Israeli forces have discovered a tunnel network hundreds of metres long and running partly under the UN’s Relief and Works Agency for Palestine’s (UNRWA) Gaza headquarters, the military said, calling it new evidence of Hamas exploitation of the main relief agency for Palestinians.

The cousin of a six-year-old Palestinian girl who died in Gaza after her family’s car appeared to come under fire from Israeli tanks has told how he spoke to her as she waited to be rescued and said he was haunted by her last words.

The Palestinian Red Crescent Society (PRCS) said Israeli forces have prevented oxygen from reaching the al-Amal hospital for over a week, resulting in the deaths of three patients. The PRCS said Israel has also not provided medical equipment, and continues to block the delivery of fuel for the hospital’s electricity generators, despite the fuel supply running out in two days, risking a shutdown. The IDF has now posted on its X account that it has allowed oxygen through.

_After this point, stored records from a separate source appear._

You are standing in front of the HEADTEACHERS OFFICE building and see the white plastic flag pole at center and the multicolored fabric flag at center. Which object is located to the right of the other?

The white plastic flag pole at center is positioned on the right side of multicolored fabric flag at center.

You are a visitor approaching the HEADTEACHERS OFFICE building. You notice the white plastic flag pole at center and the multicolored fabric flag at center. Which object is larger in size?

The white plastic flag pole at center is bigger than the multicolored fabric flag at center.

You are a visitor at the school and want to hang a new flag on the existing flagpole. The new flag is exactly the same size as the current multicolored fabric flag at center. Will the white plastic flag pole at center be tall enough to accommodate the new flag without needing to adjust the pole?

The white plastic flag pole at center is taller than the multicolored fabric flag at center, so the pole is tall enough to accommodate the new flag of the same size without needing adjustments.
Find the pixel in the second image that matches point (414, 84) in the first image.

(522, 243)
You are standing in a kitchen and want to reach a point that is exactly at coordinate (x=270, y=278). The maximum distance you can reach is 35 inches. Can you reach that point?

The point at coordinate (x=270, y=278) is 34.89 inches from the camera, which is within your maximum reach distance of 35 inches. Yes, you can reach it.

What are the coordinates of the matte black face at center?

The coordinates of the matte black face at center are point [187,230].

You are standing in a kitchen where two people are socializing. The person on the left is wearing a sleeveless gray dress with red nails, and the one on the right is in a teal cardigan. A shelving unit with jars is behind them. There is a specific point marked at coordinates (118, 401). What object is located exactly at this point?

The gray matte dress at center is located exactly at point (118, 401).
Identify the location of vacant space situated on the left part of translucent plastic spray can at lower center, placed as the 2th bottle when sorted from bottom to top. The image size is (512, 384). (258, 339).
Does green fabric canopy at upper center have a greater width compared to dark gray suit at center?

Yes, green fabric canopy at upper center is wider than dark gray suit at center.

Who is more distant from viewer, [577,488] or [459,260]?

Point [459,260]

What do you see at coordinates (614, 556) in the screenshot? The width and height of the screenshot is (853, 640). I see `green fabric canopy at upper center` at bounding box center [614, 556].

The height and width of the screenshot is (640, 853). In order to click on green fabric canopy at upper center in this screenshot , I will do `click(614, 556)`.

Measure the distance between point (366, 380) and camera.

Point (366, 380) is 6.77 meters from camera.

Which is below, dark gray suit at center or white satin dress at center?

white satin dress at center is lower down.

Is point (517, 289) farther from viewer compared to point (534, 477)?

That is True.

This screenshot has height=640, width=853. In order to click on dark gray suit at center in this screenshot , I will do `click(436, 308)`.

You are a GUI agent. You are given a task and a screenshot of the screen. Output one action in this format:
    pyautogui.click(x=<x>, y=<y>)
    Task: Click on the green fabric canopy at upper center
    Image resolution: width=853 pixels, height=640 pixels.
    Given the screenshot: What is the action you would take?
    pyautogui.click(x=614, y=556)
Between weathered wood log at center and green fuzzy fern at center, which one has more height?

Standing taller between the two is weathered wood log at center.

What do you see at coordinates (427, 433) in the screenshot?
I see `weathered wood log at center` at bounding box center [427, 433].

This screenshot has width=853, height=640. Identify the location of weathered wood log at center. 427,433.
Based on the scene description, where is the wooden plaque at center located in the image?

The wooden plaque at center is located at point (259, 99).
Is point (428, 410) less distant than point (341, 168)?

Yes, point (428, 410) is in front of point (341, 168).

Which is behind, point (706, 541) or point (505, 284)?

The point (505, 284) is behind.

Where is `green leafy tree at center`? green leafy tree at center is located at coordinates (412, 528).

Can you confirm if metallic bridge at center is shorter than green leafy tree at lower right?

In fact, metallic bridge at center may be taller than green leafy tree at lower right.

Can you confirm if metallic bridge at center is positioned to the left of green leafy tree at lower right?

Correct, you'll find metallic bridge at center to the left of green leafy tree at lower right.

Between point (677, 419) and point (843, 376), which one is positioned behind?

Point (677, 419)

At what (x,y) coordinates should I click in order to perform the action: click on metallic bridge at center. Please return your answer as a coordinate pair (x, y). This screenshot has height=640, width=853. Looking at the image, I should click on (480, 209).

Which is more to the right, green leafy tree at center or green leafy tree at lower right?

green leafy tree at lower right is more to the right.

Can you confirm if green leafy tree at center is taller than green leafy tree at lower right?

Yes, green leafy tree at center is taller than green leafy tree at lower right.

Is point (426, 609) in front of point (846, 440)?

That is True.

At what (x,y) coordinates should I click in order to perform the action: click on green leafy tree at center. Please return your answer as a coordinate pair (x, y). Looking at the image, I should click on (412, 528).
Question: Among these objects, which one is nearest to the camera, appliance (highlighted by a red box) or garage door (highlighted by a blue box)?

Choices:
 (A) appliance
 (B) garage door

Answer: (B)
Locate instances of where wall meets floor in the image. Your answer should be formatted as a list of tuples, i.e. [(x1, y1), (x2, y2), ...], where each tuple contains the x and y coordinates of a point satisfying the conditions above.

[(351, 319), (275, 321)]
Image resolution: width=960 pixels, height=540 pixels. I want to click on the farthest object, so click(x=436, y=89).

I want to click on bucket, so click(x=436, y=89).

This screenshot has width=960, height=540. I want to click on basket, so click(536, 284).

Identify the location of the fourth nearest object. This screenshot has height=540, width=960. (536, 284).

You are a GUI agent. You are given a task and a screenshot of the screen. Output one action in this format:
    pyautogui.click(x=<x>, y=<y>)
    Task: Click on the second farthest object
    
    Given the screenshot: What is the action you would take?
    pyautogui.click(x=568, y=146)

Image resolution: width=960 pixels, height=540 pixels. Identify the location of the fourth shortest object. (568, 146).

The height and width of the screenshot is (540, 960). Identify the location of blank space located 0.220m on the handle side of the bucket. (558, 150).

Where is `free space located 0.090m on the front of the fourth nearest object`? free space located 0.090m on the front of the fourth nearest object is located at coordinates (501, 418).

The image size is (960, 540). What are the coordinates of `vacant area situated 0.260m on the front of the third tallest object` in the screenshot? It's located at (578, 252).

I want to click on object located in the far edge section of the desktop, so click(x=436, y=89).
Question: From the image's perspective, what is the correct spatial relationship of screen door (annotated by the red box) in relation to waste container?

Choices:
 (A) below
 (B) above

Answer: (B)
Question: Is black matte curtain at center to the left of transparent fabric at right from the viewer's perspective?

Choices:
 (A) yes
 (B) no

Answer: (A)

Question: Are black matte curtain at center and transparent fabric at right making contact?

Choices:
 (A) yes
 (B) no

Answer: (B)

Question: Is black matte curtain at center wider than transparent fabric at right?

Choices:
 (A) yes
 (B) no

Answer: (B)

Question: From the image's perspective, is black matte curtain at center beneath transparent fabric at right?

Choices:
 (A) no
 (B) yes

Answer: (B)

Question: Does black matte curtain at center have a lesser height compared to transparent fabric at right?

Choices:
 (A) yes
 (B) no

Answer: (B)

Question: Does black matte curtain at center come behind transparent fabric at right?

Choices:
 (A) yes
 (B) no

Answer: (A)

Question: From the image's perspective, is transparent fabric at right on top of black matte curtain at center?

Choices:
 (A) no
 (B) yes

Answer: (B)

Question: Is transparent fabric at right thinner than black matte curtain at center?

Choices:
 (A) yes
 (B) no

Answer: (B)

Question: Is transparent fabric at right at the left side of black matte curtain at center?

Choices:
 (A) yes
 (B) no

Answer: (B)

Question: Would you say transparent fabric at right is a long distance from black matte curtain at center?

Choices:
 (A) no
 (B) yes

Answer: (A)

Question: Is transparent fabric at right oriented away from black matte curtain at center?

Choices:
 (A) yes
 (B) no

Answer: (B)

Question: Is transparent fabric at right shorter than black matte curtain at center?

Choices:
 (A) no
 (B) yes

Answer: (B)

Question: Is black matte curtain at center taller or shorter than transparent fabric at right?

A total of 28,176 Palestinians have been killed and 67,784 have been injured in Israeli strikes on Gaza since 7 October, the Gaza health ministry said in a statement on Sunday. An estimated 112 Palestinians were killed and 173 injured in the past 24 hours, the ministry added.

The US military said it struck more devices and missiles in Houthi-controlled areas of Yemen that were prepared to launch against ships in the Red Sea.